Date: 6/22 | Recommended: 5/5✨
*Grilled eel in kabayaki sauce, served with Fukuro sake*
*Words can't express the fragrance and smell, as well as the chemistry between first-graded sake and eel liver😋*
Then came the peak, in the form of skewers. Eel fin (engawa), eel liver (kimo) and eel spine/backbone (hone-senbei). The fin was surprisingly fatty and moist, the heart/liver is tiny yet rich and the backbone was fried perfectly like Japanese rice crackers (senbei). I highly recommend Ryo if you're looking for something different in Japanese seafood cuisine. Arigato @masahi0024!
A new appreciation for one of the most slimy and slithering creatures to appear on any sushi menu: unagi (fresh-water eel). At Ryo, in Meguro, chef Ryo Murata literally divides up a whole eel and presents it in courses. But unagi-only restaurants aren't a new thing in Japan and Ryo takes a new direction by creating his own sake pairing for each course.
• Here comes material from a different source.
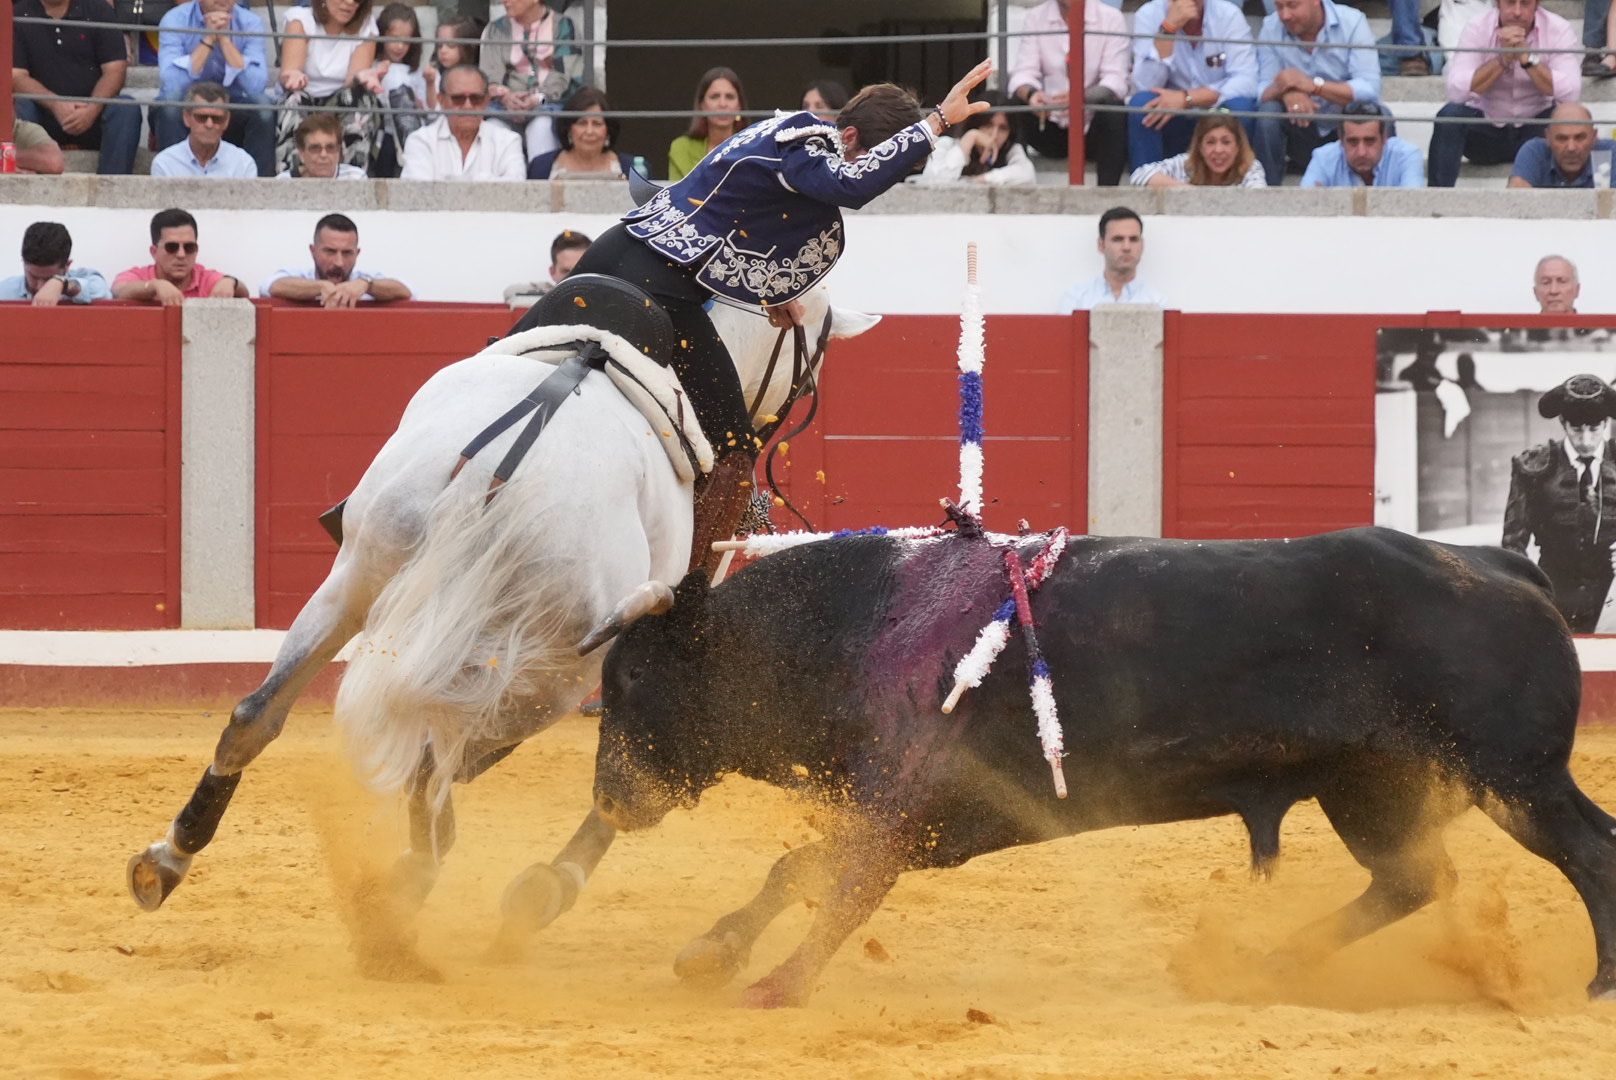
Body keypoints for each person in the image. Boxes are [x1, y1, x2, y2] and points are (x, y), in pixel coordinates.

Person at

Each sake (even sake cocktails) is carefully served in a cold or warm state. Same assumption I made, I thought the older gentleman on the left was Chef Ryo, but that is Ryo's father working as his sous chef. Ryo told me he developed his concept one night while eating unagi and drinking sake at the same time, wondering why these two weren't presented together more often.